The cellar at Jordan is state-of-the-art, practical and functional. The cellar is designed around a gravity flow system using natural cooling through recessing the cellar into the slope of the mountain. Stainless steel fermentation tanks, varying in capacity, enable fruit from individual vineyards to be vinified separately. Tanks are jacketed with cooling bands to ensure controlled fermentation and storage temperatures. The barrel-fermented white wines are made according to Classic Burgundian methods. Fermentation takes place in the coolest area of the underground cellar. Separate barrel cellars are designated for Merlot,

Cabernet Sauvignon, and Shiraz where the wines mature and undergo malolactic fermentation in Bordeaux-shaped barrels.

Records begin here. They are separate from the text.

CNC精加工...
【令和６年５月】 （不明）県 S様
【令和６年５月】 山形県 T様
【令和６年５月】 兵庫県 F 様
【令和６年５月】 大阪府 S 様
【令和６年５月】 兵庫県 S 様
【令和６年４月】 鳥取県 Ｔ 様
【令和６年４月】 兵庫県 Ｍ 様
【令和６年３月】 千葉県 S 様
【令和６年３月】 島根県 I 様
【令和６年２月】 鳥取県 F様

Careful management of the farms resources ensure everything is used and nothing wasted from innovative canopy management to selecting varieties and clones specifically suited to the various soils and slopes. The Jordan slopes face North, South, East, and West, with vineyards lying at differing altitudes from 160 to 410 m above sea level. The vineyards with their close proximity to both the Indian and Atlantic Oceans benefit from coastal fog and cool breezes. A mild Mediterranean climate with a maritime influence minimizes the risk of frost damage. The soils at Jordan have evolved from 600 million-year-old Cape Granite, and range from deep, well-drained clay-loam to gravelly and sandy duplex soils situated on clay.

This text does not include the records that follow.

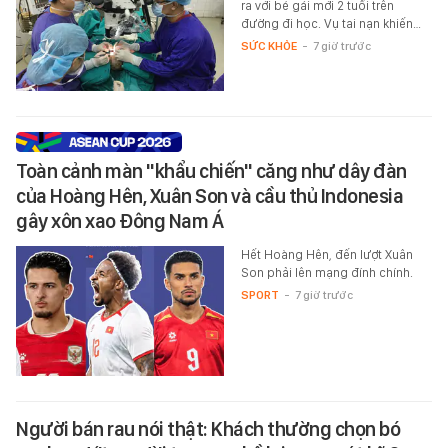
ra với bé gái mới 2 tuổi trên
đường đi học. Vụ tai nạn khiến…
SỨC KHỎE
-
7 giờ trước
Toàn cảnh màn "khẩu chiến" căng như dây đàn
của Hoàng Hên, Xuân Son và cầu thủ Indonesia
gây xôn xao Đông Nam Á
Hết Hoàng Hên, đến lượt Xuân
Son phải lên mạng đính chính.
SPORT
-
7 giờ trước
Người bán rau nói thật: Khách thường chọn bó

My favourite red wine is Sophia which grows on the west facing slopes. The afternoon sun ripens the red grape varieties perfectly whilst retaining the refreshing acidity which is helped along by the Atlantic Ocean breeze. Mineral-rich soils and tin-bearing gravels provide the texture in the wines from this slope. My favourite white wine is Nine Yards Chardonnay which grows on the east facing slopes. The rare east-facing aspects are carefully nurtured by the cooler morning sun. Partly defined by seams of white quartz stones and black tourmaline-rich granite interspersed between the vines.